Segment Open

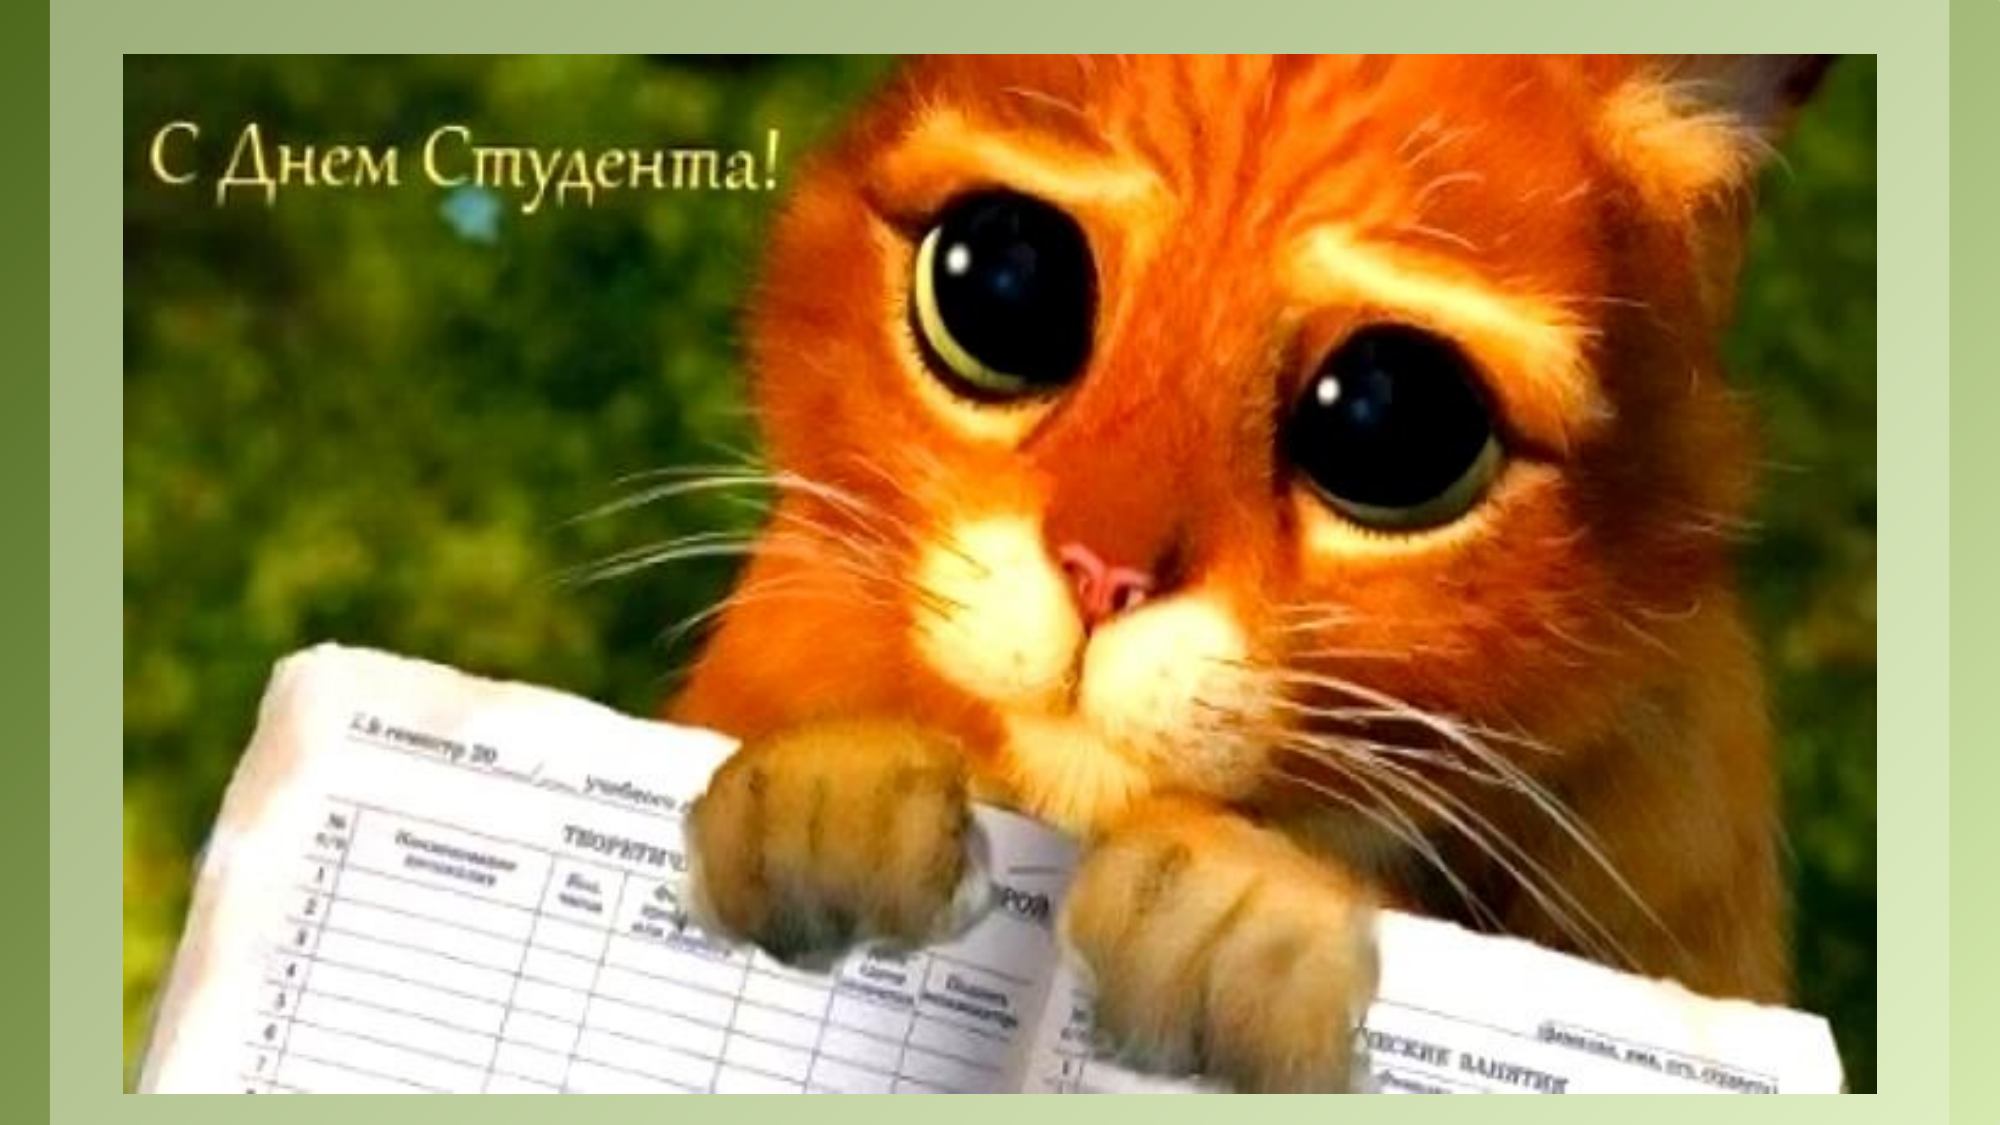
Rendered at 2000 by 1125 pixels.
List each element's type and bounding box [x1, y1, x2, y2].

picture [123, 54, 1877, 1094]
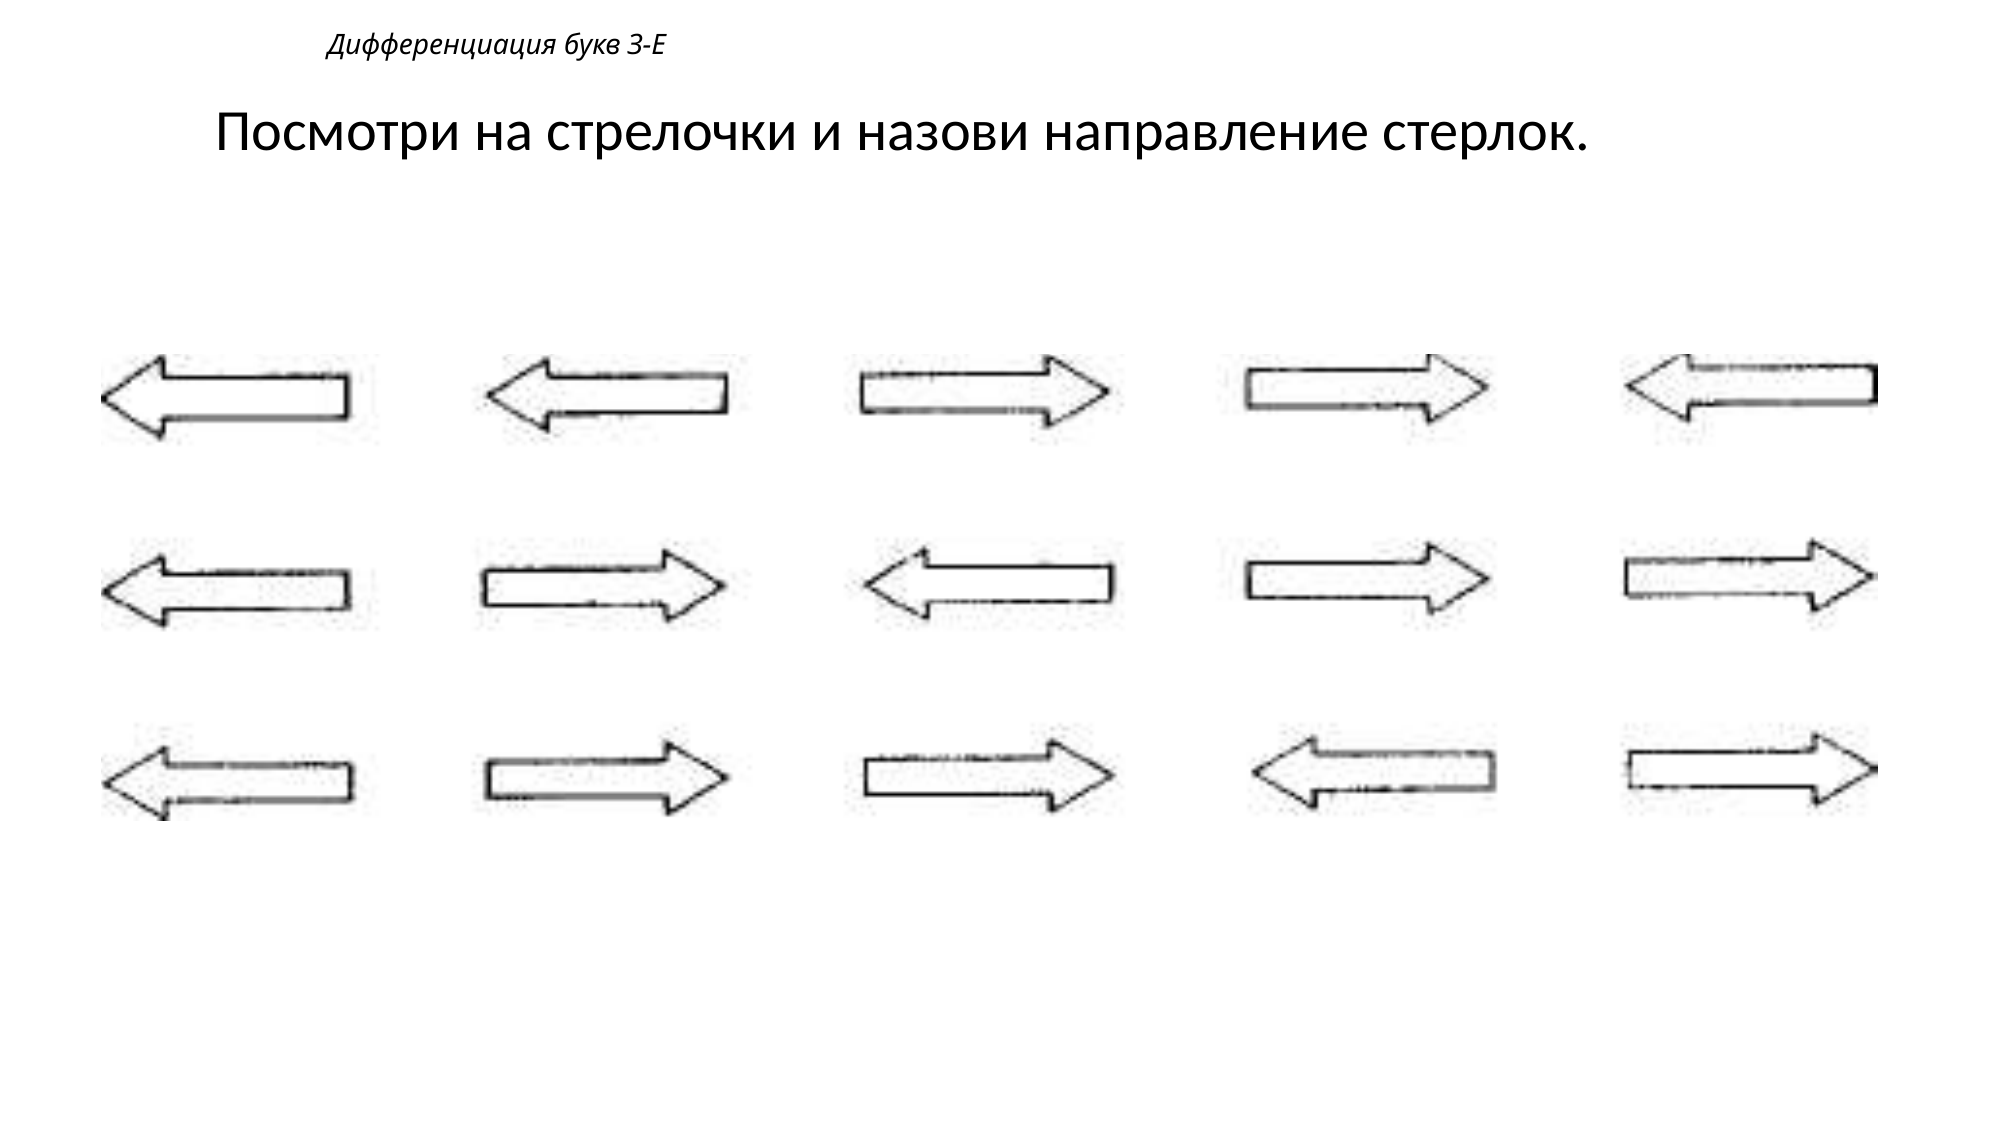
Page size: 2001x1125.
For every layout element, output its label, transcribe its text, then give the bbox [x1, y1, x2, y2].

Segment Closed

Exercise aim: Once the pictures are set aside, write out each record exactly.

Your solution:
Rendered at 2000 by 1125 pixels.
List each element's type and bounding box [x1, y1, x2, y2].

picture [123, 54, 1877, 1094]
Page size: 2001x1125.
For every layout element, output its label, transcribe its text, then give the bbox [x1, y1, x2, y2].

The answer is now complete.